Processed versions of public ADMET datasets with embeddings are made available:

s3://terray-public/datasets/ames.pkl
s3://terray-public/datasets/bace_classification.pkl
s3://terray-public/datasets/bace_regression.pkl
s3://terray-public/datasets/bioavailability_ma.pkl
s3://terray-public/datasets/caco2_wang.pkl
s3://terray-public/datasets/chembl_canonical_smiles.pkl
s3://terray-public/datasets/clearance_hepatocyte_az.pkl
s3://terray-public/datasets/clearance_microsome_az.pkl
s3://terray-public/datasets/clintox.pkl
s3://terray-public/datasets/cyp1a2_veith.pkl
s3://terray-public/datasets/cyp2c19_veith.pkl
s3://terray-public/datasets/cyp2c9_veith.pkl
s3://terray-public/datasets/cyp2d6_veith.pkl
s3://terray-public/datasets/cyp3a4_veith.pkl
s3://terray-public/datasets/delaney.pkl
s3://terray-public/datasets/dili.pkl
s3://terray-public/datasets/half_life_obach.pkl
s3://terray-public/datasets/herg.pkl
s3://terray-public/datasets/herg_inhib.pkl
s3://terray-public/datasets/herg_karim.pkl
s3://terray-public/datasets/hia_hou.pkl
s3://terray-public/datasets/hiv.pkl
s3://terray-public/datasets/ld50_zhu.pkl
s3://terray-public/datasets/lipophilicity_astrazeneca.pkl
s3://terray-public/datasets/pampa_ncats.pkl
s3://terray-public/datasets/pgp_broccatelli.pkl
s3://terray-public/datasets/ppbr_az.pkl
s3://terray-public/datasets/solubility_aqsoldb.pkl
s3://terray-public/datasets/tox21.pkl
s3://terray-public/datasets/vdss_lombardo.pkl

These can be retrieved e.g. via

import pickle
from coati.common.s3 import download_from_s3

download_from_s3("s3://terray-public/datasets/delaney.pkl")

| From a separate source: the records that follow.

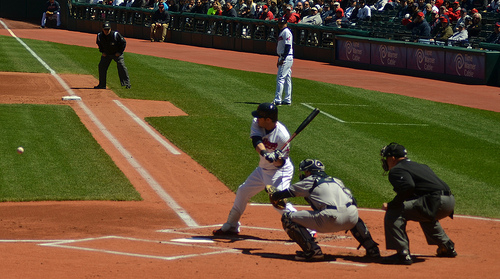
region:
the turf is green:
[187, 76, 229, 117]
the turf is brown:
[135, 142, 176, 194]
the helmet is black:
[252, 87, 283, 129]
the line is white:
[104, 149, 232, 231]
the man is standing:
[264, 10, 314, 110]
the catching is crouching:
[274, 151, 384, 274]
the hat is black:
[375, 132, 416, 159]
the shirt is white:
[244, 115, 299, 167]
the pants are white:
[217, 152, 312, 239]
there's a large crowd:
[242, 0, 485, 57]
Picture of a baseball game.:
[16, 3, 484, 275]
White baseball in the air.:
[10, 135, 35, 163]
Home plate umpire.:
[368, 125, 471, 267]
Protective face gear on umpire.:
[369, 132, 419, 173]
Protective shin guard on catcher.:
[267, 205, 330, 265]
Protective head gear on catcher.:
[296, 154, 331, 180]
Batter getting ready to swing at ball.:
[212, 94, 304, 254]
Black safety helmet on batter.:
[245, 92, 288, 134]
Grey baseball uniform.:
[281, 167, 378, 277]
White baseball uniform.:
[212, 108, 299, 250]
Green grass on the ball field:
[210, 106, 317, 253]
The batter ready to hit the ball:
[251, 85, 350, 212]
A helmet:
[249, 87, 281, 126]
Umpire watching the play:
[374, 97, 424, 274]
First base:
[48, 58, 98, 168]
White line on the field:
[152, 147, 203, 267]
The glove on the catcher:
[245, 168, 315, 213]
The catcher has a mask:
[260, 148, 362, 266]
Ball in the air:
[16, 133, 23, 162]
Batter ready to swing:
[227, 78, 374, 217]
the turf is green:
[35, 129, 80, 165]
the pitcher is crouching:
[295, 152, 363, 254]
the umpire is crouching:
[373, 132, 465, 260]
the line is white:
[101, 140, 213, 197]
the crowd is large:
[215, 0, 497, 42]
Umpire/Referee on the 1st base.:
[92, 18, 134, 98]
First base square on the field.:
[59, 88, 83, 101]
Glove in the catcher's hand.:
[266, 173, 286, 213]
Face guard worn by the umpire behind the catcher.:
[378, 144, 392, 170]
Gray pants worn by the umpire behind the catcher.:
[383, 198, 458, 250]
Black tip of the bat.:
[293, 106, 323, 142]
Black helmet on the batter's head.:
[253, 96, 279, 121]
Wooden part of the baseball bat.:
[266, 131, 304, 157]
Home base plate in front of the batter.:
[173, 226, 223, 245]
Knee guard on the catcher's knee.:
[281, 208, 318, 254]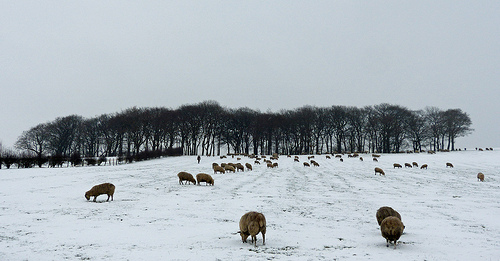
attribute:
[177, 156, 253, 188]
animals — looking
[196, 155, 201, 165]
person — here, standing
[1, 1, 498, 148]
sky — gray, white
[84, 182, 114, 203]
animal — furry, brown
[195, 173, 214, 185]
sheep — wooly, grazing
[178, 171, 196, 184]
sheep — grazing, fluffy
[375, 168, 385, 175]
sheep — here, grazing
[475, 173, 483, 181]
sheep — grazing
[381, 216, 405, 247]
sheep — fat, grazing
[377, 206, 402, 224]
sheep — brown, grey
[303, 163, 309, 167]
sheep — grey, brown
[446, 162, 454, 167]
sheep — grey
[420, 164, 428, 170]
sheep — grazing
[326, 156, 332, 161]
sheep — grazing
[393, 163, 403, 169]
sheep — grazing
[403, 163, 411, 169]
sheep — grazing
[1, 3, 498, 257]
winter — here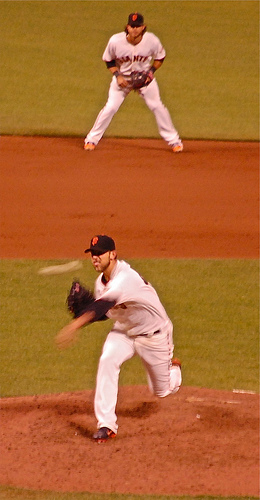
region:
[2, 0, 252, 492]
two baseball players on playing field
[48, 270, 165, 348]
pitcher's left hand blurred in motion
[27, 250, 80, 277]
baseball in mid-air appears blurry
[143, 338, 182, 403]
pitcher's left leg is bent behind him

# datasets are available as pickle files (list of dictionaries)
with open("./datasets/delaney.pkl", "rb") as f:
    delaney = pickle.load(f)

delaney[0].keys()

Cite

If you use COATI in your research, please cite our paper: COATI: multi-modal contrastive pre-training for representing and traversing chemical space.